Investing.com — BT Group (LON:BT) shares fell over 5% on Thursday, following its Q2 results that posted ongoing weakness across key revenue-generating segments.
This decline was largely due to deteriorating performance within BT’s business unit and continued competitive pressures on broadband services, which weighed heavily on the group's overall financials.
BT reported a 3.1% drop in revenue, falling to £5.086 billion— below analyst expectations of £5.217 billion.
While EBITDA saw a modest rise of 0.5%, cost-saving measures appeared to offset some of the revenue shortfalls.
The Business segment, however, posted a 6.8% drop in revenue compared to the previous quarter, mainly due to underperformance in non-UK assets and growing challenges in the corporate and public sectors.

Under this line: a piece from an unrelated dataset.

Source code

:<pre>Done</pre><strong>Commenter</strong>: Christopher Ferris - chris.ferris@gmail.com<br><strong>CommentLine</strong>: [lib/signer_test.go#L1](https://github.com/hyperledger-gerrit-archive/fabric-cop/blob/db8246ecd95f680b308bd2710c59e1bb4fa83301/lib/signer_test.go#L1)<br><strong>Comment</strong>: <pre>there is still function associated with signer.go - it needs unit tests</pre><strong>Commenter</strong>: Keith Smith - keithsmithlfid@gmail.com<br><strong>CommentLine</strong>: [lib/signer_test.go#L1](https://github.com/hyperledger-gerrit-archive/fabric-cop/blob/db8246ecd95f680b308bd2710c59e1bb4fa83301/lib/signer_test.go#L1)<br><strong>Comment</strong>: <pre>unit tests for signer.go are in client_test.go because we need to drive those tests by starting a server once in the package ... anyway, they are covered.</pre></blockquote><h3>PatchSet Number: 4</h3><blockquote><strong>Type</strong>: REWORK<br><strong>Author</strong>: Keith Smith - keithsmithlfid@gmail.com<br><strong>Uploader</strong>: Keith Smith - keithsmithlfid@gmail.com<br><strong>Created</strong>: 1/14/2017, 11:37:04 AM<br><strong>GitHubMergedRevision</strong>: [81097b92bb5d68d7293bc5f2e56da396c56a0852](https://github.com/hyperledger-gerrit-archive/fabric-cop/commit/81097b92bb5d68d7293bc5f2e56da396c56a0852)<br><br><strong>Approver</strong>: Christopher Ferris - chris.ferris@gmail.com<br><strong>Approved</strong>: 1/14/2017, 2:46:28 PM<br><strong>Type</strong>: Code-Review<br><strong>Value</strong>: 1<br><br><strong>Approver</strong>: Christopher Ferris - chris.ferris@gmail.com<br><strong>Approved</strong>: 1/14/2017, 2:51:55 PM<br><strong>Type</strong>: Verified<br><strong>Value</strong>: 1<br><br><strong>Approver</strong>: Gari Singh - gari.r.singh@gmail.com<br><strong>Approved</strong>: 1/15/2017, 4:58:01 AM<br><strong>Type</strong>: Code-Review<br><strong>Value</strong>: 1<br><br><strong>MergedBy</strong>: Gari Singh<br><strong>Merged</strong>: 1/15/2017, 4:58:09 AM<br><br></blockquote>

“We are wary that competition in broadband will intensify (BT brand being retired in Consumer, introduction of One Touch Switching and low retail/wholesale pricing from altnets),” said analysts at UBS in a note.
UBS flagged several challenges facing BT’s core operations, including the gradual shift of clients like Sky and TalkTalk away from BT’s Openreach network—a trend that may further strain BT’s cash flow.
UBS analysts also mentioned the risk posed by alternative network providers who offer low retail and wholesale pricing, further eroding BT’s market share.
This negative forecast led UBS to adjust its revenue guidance downward, projecting a 1–2% contraction for BT, compared to its previous expectation of slight growth.
The broader context remains challenging for BT Group, with UBS projecting ongoing competition in broadband and warning of financial headwinds if major clients continue to seek out alternative providers.